> **Задания**:
A. Обновите фрагмент текста о споре вокруг принципа морали между словами «О чём же мы» и «ожесточённого богословского накала.» включительно, заменив «дебаты» на «споры».
B. Продолжите текст о споре вокруг принципа морали, начав сразу после его последнего предложения.

> **Текст для упражнения**:
--------------------------------------------------
О чём же мы говорили? Обо всём на свете, за исключением разве что футбола. Посреди привычных буффонад, exercices de style и филологических проказ случались и полноценные дебаты. Понятное дело, протоколов от них не осталось, попробую сейчас реконструировать один из них, – помнится, он дошёл до ожесточённого богословского накала.
Завязался спор вокруг старинного и якобы безотказного принципа морали “не делай другому того, чего бы не хотел, чтобы сделали тебе”. Антон был за его безусловную ратификацию, а я отстаивал мнение, что принцип этот бесконечно лукав, так как он уязвим и логически, и морально. Почему? Допустим, я сейчас собираюсь убить вот эту каналью. Конечно, лично я не хотел бы, чтобы меня убивали, и на этом основании я должен бы отбросить камень, поднятый для того, чтобы раскроить башку подлеца. Но именно тут человеческая логика, руководствующаяся этим принципом, ловко выскальзывает из западни так непродуманно сформулированной морали: “Но я – не он! Меня убивать никому нельзя, я ведь хороший и белопушистый, а он мразь, и его надо давить, крушить и изводить любым доступным способом. И вообще: я лишь орудие святой справедливости”. Но этого мало. А как, если задуматься, этот принцип сработает по отношению к мазохисту или к человеку, склонному к самоубийству? А ведь мир такими кишит. Следовательно, этот принцип никак нельзя считать универсальным.
--------------------------------------------------
> **Показанный материал**:
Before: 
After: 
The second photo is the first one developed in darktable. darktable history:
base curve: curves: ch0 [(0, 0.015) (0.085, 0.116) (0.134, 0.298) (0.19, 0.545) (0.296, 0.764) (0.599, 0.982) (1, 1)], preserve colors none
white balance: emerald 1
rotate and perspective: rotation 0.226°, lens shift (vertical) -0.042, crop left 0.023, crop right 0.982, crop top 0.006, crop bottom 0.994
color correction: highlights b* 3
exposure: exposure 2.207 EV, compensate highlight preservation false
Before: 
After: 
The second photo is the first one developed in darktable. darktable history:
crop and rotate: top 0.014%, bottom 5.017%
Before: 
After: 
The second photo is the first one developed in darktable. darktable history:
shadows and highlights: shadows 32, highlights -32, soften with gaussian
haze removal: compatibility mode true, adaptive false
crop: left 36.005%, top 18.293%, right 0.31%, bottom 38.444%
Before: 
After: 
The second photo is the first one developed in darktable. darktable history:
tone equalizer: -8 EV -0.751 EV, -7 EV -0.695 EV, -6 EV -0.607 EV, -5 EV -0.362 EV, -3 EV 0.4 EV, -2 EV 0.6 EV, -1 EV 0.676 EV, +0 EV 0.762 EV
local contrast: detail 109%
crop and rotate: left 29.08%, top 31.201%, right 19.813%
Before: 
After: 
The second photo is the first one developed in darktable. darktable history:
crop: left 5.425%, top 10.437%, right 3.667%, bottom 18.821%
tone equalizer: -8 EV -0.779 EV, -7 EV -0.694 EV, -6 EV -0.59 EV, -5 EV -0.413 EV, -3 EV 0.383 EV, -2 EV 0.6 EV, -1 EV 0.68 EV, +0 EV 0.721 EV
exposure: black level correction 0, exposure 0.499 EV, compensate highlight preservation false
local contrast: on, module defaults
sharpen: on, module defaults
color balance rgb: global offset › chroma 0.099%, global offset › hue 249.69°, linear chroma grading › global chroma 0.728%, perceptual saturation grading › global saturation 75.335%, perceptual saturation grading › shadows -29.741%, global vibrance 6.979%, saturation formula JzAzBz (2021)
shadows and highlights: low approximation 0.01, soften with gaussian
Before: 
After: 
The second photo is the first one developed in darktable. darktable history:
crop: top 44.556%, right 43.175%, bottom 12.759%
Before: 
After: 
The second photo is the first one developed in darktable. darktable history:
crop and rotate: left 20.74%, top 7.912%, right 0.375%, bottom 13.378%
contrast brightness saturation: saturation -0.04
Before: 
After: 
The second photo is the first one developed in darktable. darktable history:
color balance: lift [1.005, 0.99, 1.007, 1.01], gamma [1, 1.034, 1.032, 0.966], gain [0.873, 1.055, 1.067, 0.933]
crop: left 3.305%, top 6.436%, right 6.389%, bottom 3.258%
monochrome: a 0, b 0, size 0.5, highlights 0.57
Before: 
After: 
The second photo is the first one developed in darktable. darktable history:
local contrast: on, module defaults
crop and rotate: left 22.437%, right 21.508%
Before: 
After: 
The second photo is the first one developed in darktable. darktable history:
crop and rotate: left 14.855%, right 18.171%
--------------------------------------------------
> **Ответы к заданиям**:
A.
О чём же мы говорили? Обо всём на свете, за исключением разве что футбола. Посреди привычных буффонад, exercices de style и филологических проказ случались и полноценные споры. Понятное дело, протоколов от них не осталось, попробую сейчас реконструировать один из них, – помнится, он дошёл до ожесточённого богословского накала.

B.
Антон не желал сильно вдаваться в теории, и отрубил, что понимает доброту как некие конкретные дела, “добро интересует меня в практическом и прикладном исполнении”. Это касалось не только его “Помоги. Орг” – таким конкретным делом было всё его блогерство. По его текстам хорошо заметно какое-то гипертрофированное чувство ответственности за весь мир. У него часто просили совета, участия или иной помощи. Лично мне Антон помог, в частности, подкинув идею краудфандинга на книгу о Палладио и расшерив у себя на странице. Доброта сказывалась не только во множестве практических дел. Он нёс добро в режиме онлайн. Звучит смешно, но я объяснюсь. У Антона сердце болело по всем абсурдностям российской жизни: то нацлидер выкинет очередное коленце, то роснепотребнадзор с рослой гвардией в скафандрах примется исцелять нас от либеральных настроений при помощи дубинок, то нашисты совсем распустятся, то порадуют иеромонахи со своими православными активистами из бывших комсомольцев или выползут агрессивные лесбиянки, то невменяемая машина правосудия бьёт рекорды в лучших традициях mundus inversus, то бесстыжие распилы госбюджета или откровенное выпиливание оппозиционеров из общественной жизни (Антон говорил, что оппозиция и диссиданс являются необходимым антибиотиком от хвори государственных организмов, они медицински необходимы для здорового самочувствия общества).